* **What you should do**
Could you pull out every line in the items below that contains the word "against"? Case counts.
──────── Data section
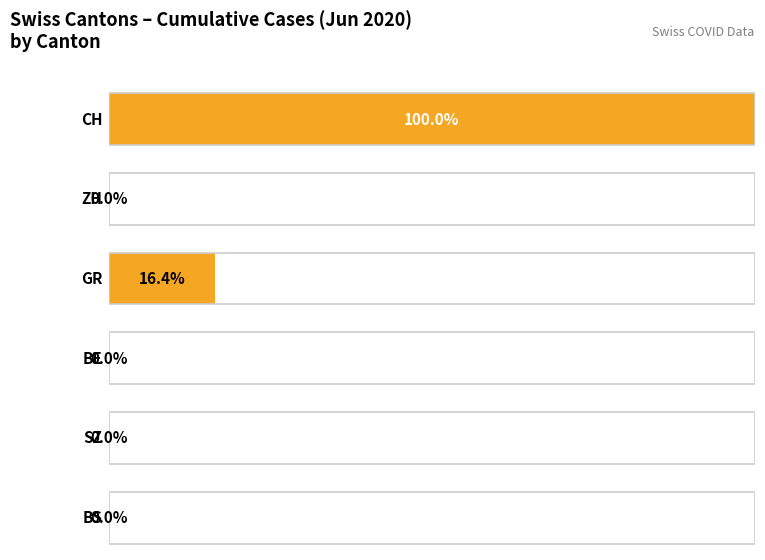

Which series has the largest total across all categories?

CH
────────────────
──────── Data section
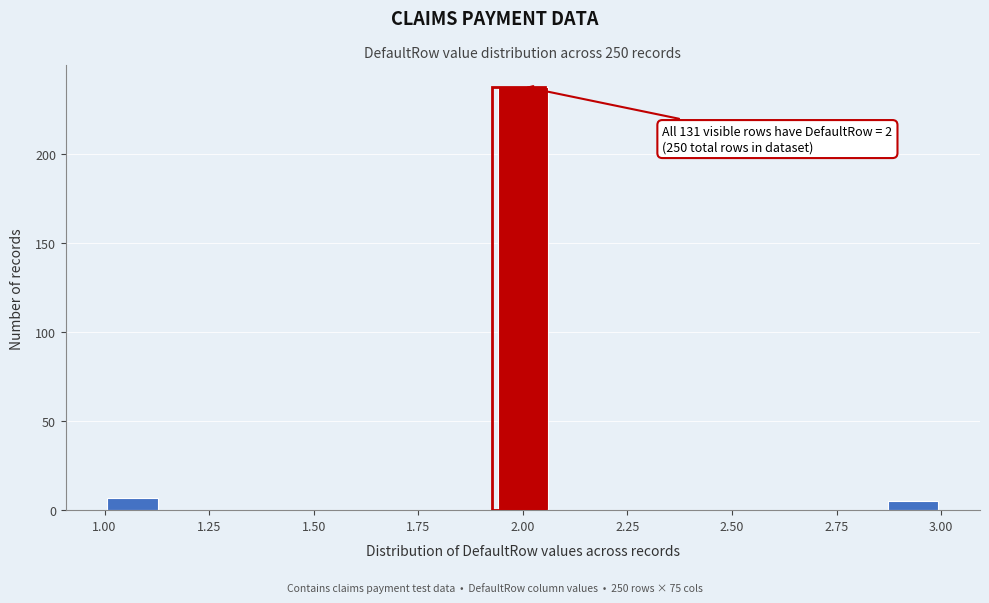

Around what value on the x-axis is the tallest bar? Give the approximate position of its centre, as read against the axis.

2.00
────────────────
──────── Data section
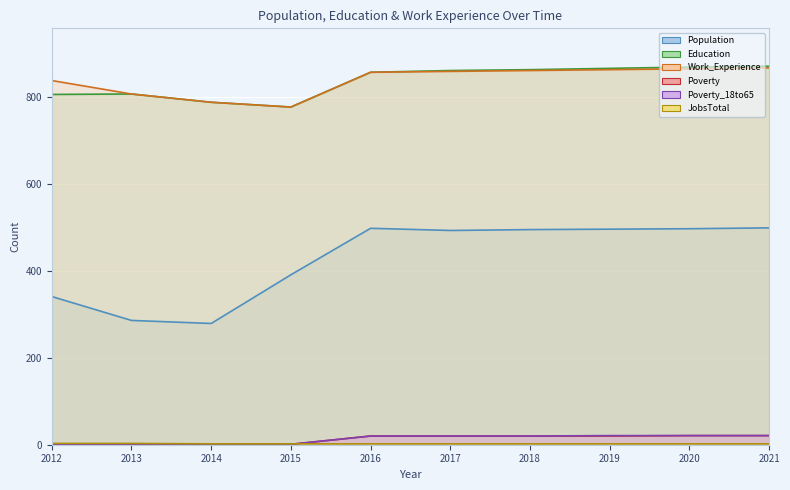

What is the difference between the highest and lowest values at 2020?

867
────────────────
* **Task solution**
Around what value on the x-axis is the tallest bar? Give the approximate position of its centre, as read against the axis.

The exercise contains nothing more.